The principle of adding time of cationic polyacrylamide: when the retention aid is added to the paper machine at the same time as the industrial production, the maximum retention efficiency can be achieved. The optimal action time of the polymer retention aid and the solid filler surface in the suspension is only a few seconds, especially under the action of the powerful hydraulic shear force of the modern new paper machine, the molecular mass will continue to decrease, and the larger molecules will redistribute into a flatter conformation. For different grades of paper, it is very important to ensure the initial efficiency of the additives and the uniformity of the finished paper. For a stable retention effect, it is also particularly important to minimize the amount of retention aid used, so it is also meaningful to use a screen to add retention aid.
Some researchers have tried adding retention aids in reverse order. Relevant studies have found that adding in the opposite order can improve the retention of latex particles and also contribute to the retention of fillers. The retention effect will be maximized when the time interval between the addition of the retention aid and the addition of the filler is the shortest. Even though many studies have warranted the addition method in the reverse order, when applied to papermaking, such benefits are not sufficient to overcome the problems in practical situations. Because with the passage of time of action in the stirring suspension with the fiber, the retention aid will reduce its effective performance. Each time the retention aid is added ahead of the other additives, it increases the time it is subjected to hydraulic shear in solution. If the main additive is added to the papermaking system late, it will cause uneven distribution of the finished paper in the width direction. Relevant studies have also concluded that the traditional method of adding retention aids has great relative advantages.

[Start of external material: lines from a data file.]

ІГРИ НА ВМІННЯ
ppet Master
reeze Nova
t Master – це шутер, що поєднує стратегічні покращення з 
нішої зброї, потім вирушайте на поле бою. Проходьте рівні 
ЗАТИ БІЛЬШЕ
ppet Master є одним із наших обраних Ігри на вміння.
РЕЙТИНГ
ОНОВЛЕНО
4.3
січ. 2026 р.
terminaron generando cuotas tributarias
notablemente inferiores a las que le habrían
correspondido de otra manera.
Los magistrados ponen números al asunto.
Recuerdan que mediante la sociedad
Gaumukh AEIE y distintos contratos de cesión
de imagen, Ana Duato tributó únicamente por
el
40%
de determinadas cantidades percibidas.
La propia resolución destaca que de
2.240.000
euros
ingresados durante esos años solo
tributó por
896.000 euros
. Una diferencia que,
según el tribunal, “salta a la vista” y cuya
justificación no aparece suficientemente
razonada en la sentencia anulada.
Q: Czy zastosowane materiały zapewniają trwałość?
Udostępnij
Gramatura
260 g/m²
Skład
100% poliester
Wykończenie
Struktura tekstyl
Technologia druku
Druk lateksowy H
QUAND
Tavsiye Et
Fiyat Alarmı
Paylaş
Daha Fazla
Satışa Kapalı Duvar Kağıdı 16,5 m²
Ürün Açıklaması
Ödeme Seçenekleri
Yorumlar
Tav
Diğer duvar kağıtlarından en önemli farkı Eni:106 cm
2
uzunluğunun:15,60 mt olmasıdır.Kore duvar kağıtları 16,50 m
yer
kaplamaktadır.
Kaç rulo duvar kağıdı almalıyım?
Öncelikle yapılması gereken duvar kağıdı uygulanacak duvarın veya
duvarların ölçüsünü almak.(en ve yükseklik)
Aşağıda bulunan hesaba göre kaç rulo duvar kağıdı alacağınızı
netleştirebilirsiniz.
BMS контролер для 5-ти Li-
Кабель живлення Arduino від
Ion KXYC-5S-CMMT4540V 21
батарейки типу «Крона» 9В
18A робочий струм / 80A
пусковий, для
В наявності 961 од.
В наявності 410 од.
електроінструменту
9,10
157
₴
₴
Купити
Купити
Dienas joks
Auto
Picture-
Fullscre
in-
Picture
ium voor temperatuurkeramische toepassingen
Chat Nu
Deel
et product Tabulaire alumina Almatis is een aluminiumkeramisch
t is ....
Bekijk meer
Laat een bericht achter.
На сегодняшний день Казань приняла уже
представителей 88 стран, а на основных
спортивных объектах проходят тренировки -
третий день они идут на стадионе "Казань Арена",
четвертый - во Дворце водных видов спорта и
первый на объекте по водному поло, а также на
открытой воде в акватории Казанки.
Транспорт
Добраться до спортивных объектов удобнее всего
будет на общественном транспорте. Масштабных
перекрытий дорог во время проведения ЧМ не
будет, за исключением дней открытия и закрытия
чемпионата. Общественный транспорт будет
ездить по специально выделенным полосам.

Generally speaking, the dosage of cationic polyacrylamide is between 0.01% and 1.00%. If the dosage is too much, the increase of fine fiber filler in the paper will lead to the decrease of paper strength. However, when cationic polyacrylamide is used alone as a retention aid, it is easy to have the disadvantages of poor uniformity and strength. So people consider binary retention aid, drainage aid system and cationic polyacrylamide particle system to enhance the effect. In the anionic and cationic polyacrylamide binary retention system, the cationic polyacrylamide of low molecular weight and high charge density is used in combination with the anionic polymer of high molecular weight and low charge density. The mechanism of this system is to use polymers to entangle the fine components with each other to generate large fiber flocs, increase the porosity of the paper sheet, allow water and air to pass through the paper web more freely, and promote the water to be removed from the flocs. However, there are some disadvantages in the system, and the water inside the floc cannot be removed.
The performance tests and indicators of cationic polyacrylamide include intrinsic viscosity, cationic degree, infrared spectrum analysis and product flocculation, which are related to the relative molecular mass of the product, the amount of initiator and the concentration of monomers.